The theme of this year’s Hospitality Industry Technology Exposition & Conference is data. The tone was set from the beginning when data artist Jer Thorpe took the stage for the show’s keynote address to discuss his life’s mission to visualize data as an art form. In more concrete terms, data can be used to analyze the guest experience, but are hotels looking at this data in a way that is helpful?
According to Katie Briscoe, EVP of client services with MMGY Global, 35 percent of travelers downloaded booking applications in 2015, and of them 45 percent made a booking. In addition, consumer engagement on social media channels continues to climb on all fronts aside from LinkedIn, which is retracting. Briscoe’s research also shows that 90 percent of travelers share information about their trip through photos, and 75 percent of travelers share their travel experiences post-trip on social media.

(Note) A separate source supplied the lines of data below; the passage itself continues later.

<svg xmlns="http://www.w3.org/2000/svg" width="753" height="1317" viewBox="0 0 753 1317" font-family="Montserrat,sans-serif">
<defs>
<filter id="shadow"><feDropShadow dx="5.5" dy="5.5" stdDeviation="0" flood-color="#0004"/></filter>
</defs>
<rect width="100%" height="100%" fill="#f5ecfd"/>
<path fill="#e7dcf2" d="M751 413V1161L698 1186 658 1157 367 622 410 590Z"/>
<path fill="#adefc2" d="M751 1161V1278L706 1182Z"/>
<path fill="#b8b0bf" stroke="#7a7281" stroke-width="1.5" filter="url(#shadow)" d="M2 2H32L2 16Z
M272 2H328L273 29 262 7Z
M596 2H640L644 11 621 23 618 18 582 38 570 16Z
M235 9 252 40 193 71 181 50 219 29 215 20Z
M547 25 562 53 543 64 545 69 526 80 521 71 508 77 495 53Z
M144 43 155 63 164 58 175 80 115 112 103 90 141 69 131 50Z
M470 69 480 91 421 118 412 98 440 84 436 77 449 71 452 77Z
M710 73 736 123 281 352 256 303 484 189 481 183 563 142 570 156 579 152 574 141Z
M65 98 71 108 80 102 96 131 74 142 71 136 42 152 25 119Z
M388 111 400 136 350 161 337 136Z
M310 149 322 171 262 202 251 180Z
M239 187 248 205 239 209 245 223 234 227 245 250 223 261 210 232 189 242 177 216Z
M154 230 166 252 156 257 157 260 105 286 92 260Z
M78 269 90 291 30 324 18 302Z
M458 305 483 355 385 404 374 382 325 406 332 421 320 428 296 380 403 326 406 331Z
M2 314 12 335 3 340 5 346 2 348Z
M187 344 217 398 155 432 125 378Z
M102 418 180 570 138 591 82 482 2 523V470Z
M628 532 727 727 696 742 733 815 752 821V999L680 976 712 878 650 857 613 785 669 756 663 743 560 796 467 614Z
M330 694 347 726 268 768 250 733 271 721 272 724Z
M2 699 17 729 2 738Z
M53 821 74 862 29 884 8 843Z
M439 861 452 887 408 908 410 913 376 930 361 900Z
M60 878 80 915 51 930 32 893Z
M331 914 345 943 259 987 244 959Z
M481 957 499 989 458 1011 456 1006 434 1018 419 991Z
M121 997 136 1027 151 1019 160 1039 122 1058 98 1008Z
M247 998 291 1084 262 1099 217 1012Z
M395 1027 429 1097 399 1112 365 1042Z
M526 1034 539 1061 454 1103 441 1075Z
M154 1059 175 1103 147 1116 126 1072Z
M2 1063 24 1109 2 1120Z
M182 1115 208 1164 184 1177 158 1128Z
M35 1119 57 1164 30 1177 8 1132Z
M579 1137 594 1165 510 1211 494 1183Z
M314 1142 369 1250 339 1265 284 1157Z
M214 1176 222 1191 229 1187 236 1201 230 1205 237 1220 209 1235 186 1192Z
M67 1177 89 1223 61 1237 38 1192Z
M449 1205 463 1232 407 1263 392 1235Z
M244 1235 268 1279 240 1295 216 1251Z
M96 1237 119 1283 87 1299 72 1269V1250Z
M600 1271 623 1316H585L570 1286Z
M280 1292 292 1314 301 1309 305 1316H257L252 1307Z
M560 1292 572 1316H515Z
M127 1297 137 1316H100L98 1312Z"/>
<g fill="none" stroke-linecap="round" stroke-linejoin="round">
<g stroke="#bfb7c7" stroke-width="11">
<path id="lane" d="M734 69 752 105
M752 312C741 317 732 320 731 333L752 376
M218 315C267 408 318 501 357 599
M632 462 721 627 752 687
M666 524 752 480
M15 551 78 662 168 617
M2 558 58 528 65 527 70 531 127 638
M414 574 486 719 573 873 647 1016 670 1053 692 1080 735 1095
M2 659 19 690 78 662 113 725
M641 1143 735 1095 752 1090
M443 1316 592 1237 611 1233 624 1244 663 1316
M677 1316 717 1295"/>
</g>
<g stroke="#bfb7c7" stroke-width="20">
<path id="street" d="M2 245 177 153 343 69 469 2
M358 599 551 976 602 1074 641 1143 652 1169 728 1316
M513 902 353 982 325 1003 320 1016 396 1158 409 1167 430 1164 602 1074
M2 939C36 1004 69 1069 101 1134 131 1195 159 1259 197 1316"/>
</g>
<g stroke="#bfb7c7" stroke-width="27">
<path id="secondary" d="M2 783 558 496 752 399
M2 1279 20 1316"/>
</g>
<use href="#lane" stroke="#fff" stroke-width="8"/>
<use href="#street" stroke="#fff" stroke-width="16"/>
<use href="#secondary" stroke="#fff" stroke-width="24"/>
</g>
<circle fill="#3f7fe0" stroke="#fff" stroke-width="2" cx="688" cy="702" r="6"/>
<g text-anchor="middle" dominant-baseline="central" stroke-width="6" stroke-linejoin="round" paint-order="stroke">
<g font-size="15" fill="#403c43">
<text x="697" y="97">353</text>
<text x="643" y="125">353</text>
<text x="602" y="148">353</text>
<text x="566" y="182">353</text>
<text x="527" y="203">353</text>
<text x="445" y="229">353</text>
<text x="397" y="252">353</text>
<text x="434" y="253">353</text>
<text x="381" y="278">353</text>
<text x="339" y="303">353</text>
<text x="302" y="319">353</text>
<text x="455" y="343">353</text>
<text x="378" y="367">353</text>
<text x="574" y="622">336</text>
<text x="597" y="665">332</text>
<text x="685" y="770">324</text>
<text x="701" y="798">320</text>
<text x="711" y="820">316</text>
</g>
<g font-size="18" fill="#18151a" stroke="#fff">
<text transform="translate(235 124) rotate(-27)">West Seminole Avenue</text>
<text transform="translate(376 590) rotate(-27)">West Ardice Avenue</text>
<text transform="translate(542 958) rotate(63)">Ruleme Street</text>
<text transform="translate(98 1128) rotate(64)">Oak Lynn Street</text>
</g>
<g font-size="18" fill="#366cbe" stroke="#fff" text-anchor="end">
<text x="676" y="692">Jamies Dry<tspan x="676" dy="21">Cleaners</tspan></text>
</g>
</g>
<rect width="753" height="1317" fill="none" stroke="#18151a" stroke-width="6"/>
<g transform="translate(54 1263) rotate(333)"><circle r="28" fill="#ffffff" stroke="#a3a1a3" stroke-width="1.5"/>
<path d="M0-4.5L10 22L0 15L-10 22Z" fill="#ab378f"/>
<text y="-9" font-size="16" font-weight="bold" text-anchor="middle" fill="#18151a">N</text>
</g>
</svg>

But what does this mean? Briscoe said hospitality professionals have to work harder to meet consumers in their target market and investigate ways to appeal to them. This is because the way hotels are portrayed online is no longer controlled by the hotels themselves, thanks to the proliferation of online reviews and how much weight they carry with the average consumer. “Gone are the days when the brand could speak first,” Briscoe said.
No one is suggesting hotels aren’t spending money to see this happen. In fact, Briscoe estimated that marketers are spending 500 percent more on marketing to millennials than every other demographic combined. But is it working?
“We’ve made some mistakes with millennials,” Briscoe said. “Their segment is more diverse than we thought. We have to rethink biases about how intermediaries impact business. It’s a tough thing to say after the last seven years.”
The Next Generation
Hotels need to get used to this idea, Briscoe said, because the generation coming after millennials is going to be even more difficult to nail down. Known as “Generation Z,” and comprising those currently aged five to 20, this generation will comprise 40 percent of the population in five years and will be attracted to entrepreneurial endeavors. And while she didn’t go into the myriad possible causes, this Generation Z is expected to have an attention span for marketing of roughly eight seconds, down from the theorized 12 seconds possessed by millennials, presenting even more challenges.
The app space is another one that is seeing diminishing returns. Briscoe’s data shows that as of 2015, only 10 percent of apps that are downloaded are ever used more than once, suggesting hotels should think twice before considering the development of another app. Even more interesting, a survey from MMGY found that 93 percent of travelers found human touch to be irreplaceable, and 90 percent of respondents desire meaningful human interaction from hotel brands. Sean Cohen, creative director with TravelClick, expanded on this notion by suggesting that hotels are failing their guests in many ways by focusing too much on the booking process in a bid to beat online travel agencies to the punch while forgetting about the power they have over a guest’s stay.
“You are spending an insane amount of money getting people in the door, and spending less money to do things with them,” Cohen said. “The people who have decided to book with you… you don’t have to convince them anymore. They want to spend their money, but right now they don’t do it through hotels. They go out. You should be the relationship that makes the destination work with them.”
Cohen said that forming this relationship could be viewed as difficult because consumers are “remarkably non-specific” when it comes to describing happiness, but there is other data that can be looked to in support of his theories. One study found that on-property activity is directly correlated to whether or not guests booked directly, finding that guests who made direct bookings made on average 29 percent more purchase requests on-property than those who booked through OTAs. When considering restaurant menu orders, those who booked direct ordered food on property three times as often, and to Cohen this is an indicator that loyalty works.
A Better Process
How can hotels capitalize on this data? According to Cohen, the problem is a result of a failure in the entire booking process. He referenced Amazon, which made the decision to not delete its customer’s shopping cart between purchases. For Amazon, that shopping cart represents the intent to buy, and 20 percent of the company’s revenue comes from purchases left to sit in digital shopping carts. A further 39 percent of the company’s revenue comes from recommendations made about past purchases, which is data hotels can learn from.
Cohen left the talk asking hotels to become ambassadors for their location, suggesting in an imaginary example a hotel located near the convention center in New Orleans. Cohen said there was nothing stopping the front desk at a nearby hotel from suggesting a bar to guests following an event, and arranging an event or discount with the bar for the hotel’s guests. In his observations, many guests are currently not responding to offsite hotel offerings because they don’t speak to the guests.
“What people do after hours in [New Orleans] is obvious to hotel operators,” Cohen said. “They know where people go; you need to create a situation where you offer them exactly what they want. That person at your hotel who knows everything and has been there for 30 years? Give them a raise and put them in charge of your incremental revenue.”